* ASSIGNED TASK *
Please show all lines of the records that include "knee".

(Body or hand keypoint data)
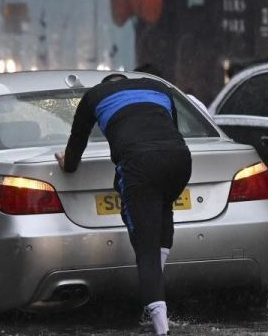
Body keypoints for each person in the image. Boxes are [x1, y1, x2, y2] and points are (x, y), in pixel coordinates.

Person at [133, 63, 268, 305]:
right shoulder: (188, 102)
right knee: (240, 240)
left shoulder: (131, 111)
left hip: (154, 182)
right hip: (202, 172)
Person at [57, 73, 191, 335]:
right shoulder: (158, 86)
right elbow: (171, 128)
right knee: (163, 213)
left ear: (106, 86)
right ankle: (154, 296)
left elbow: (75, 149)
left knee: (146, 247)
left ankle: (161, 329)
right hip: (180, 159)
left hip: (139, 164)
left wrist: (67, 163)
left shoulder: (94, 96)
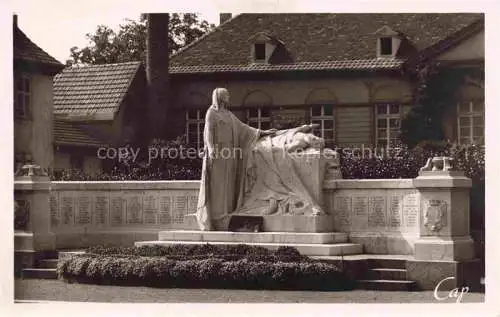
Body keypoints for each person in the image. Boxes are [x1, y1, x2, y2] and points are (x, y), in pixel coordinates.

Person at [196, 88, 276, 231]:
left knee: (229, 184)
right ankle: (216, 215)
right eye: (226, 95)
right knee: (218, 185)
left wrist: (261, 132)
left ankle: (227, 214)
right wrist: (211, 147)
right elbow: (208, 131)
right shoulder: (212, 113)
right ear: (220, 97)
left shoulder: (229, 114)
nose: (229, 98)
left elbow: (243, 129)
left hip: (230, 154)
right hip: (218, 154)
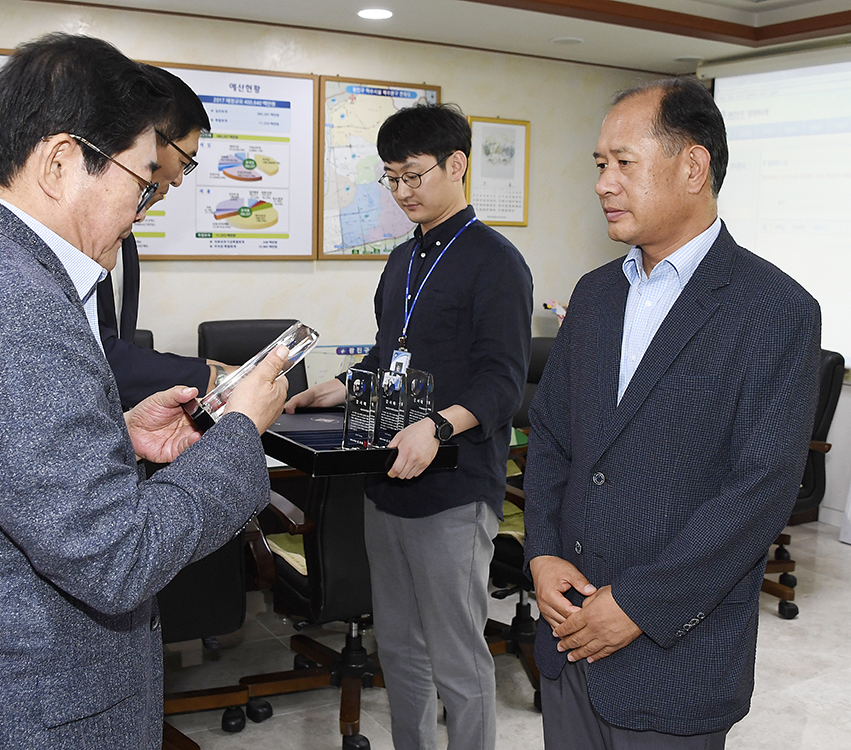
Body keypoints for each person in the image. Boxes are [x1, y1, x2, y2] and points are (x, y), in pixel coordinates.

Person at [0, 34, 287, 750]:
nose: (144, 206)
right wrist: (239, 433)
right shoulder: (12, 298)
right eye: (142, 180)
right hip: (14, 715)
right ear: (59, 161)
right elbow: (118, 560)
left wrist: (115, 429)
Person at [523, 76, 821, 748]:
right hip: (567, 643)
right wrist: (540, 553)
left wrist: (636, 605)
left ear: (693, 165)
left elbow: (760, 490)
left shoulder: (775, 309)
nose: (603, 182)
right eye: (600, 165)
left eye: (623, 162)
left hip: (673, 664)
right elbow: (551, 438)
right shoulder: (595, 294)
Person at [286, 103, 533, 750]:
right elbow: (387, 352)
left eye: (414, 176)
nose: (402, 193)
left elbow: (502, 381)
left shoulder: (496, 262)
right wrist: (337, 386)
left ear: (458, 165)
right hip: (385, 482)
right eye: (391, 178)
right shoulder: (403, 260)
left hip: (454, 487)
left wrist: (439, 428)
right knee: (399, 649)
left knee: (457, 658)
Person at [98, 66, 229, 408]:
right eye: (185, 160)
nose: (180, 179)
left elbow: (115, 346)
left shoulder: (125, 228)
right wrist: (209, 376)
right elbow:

* YOUR RESPONSE *
right knee: (240, 240)
right knee: (163, 213)
left knee: (146, 247)
left knee: (229, 184)
right knee: (218, 185)
right knee: (399, 649)
left knee: (457, 658)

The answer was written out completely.